*TESTO FORNITO:*
○ ○ ○ ○ ○
Sars-Cov-2 e contagio in aria indoor: i risultati dello studio del Cnr

Sars-Cov-2 aria indoorDistanziamento, utilizzo della mascherina e ricambio dell’aria nei luoghi chiusi aperti al pubblico. Quanto, questa nuova normalità è efficacie nel prevenire la diffusione del Sars-Cov-2?

Uno studio, realizzato per la prima volta in Italia e pubblicato su Environmental Science and Pollution Research, ha analizzato il rischio di trasmissione del virus in luoghi frequentati dal pubblico come stazioni, parrucchieri, mense e supermercati. E il risultato di questa ricerca, condotta dagli Istituti di Scienze dell’atmosfera e del clima e di Scienze polari del Cnr, Università Ca’ Foscari Venezia e Istituto Zooprofilattico sperimentale della Puglia e della Basilicata, è molto incoraggiante.

Sars-Cov-2 e contagio in aria indoor: lo studio

La ricerca in questione, che si è svolta tra novembre e dicembre del 2020, durante quella che è stata la massima diffusione della seconda ondata di pandemia in Italia, ha analizzato la concentrazione delle particelle virali nell’aria in diversi ambienti di comunità operativi anche durante le restrizioni: la stazione ferroviaria di Mestre e due supermercati nell’area metropolitana di Venezia; la mensa Cnr dell’area della ricerca di Bologna; un centro commerciale, una farmacia, ed un salone di parrucchiere a Lecce. I dati raccolti hanno quindi interessato aree del Paese con diffusione del virus e condizioni atmosferiche significativamente diverse.
○ ○ ○ ○ ○
*VOCI ESTRATTE:*
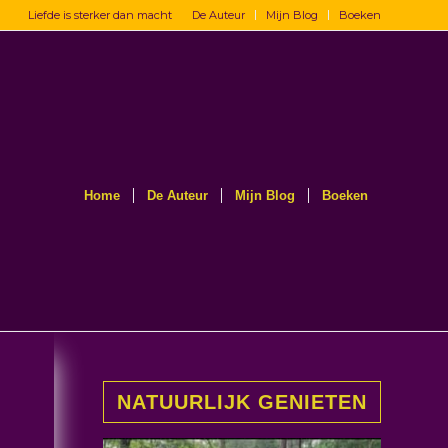
Liefde is sterker dan macht
De Auteur
Mijn Blog
Boeken
Home
De Auteur
Mijn Blog
Boeken
NATUURLIJK GENIETEN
○ ○ ○ ○ ○
*ESERCIZI:*
**A)** Trascrivi fedelmente il passo dell'articolo sullo studio del Cnr da "Sars-Cov-2 e contagio in aria indoor: i" a "diffusione del Sars-Cov-2?".
**B)** Prosegui l'articolo sullo studio del Cnr sul contagio in aria indoor partendo dopo la sua ultima frase.

*RISPOSTE NUMERATE:*
**A)**
Sars-Cov-2 e contagio in aria indoor: i risultati dello studio del Cnr

Sars-Cov-2 aria indoorDistanziamento, utilizzo della mascherina e ricambio dell’aria nei luoghi chiusi aperti al pubblico. Quanto, questa nuova normalità è efficacie nel prevenire la diffusione del Sars-Cov-2?

**B)**
I risultati della ricerca

«La presenza del virus nei campioni di aerosol è stata verificata raccogliendo particolato atmosferico, PM10 e polveri totali sospese, e determinando la presenza del materiale genetico (RNA) del Sars-CoV-2 con tecniche avanzate di laboratorio», spiega Daniele Contini dell’Istituto di scienze dell’atmosfera e del clima del Consiglio nazionale delle ricerche (Cnr-Isac) di Lecce. «Tutti i campioni raccolti sono risultati negativi e non sono state osservate differenze relative a orari di apertura, presenza di persone e chiusura degli ambienti. Questo significa che il virus è assente o in concentrazione inferiore alla rilevabilità e conferma come, con le limitazioni osservate (distanziamento fisico, contingentamento degli ingressi ed uso delle mascherine), la probabilità di contagio airborne (ovvero la trasmissione in aria, ndr) appare molto bassa».

Ne consegue l’importanza di una corretta aerazione dei locali perché, se gli ambienti indoor non venissero aerati frequentemente, «le goccioline respiratorie potrebbero rimanere in sospensione per tempi più lunghi e depositarsi sulle superfici, incrementando la possibilità di contaminazione per contatto indiretto (mediato dalle superfici) rispetto al contatto diretto tra gli individui» conclude Andrea Gambaro, docente dell’Università Ca’ Foscari Venezia.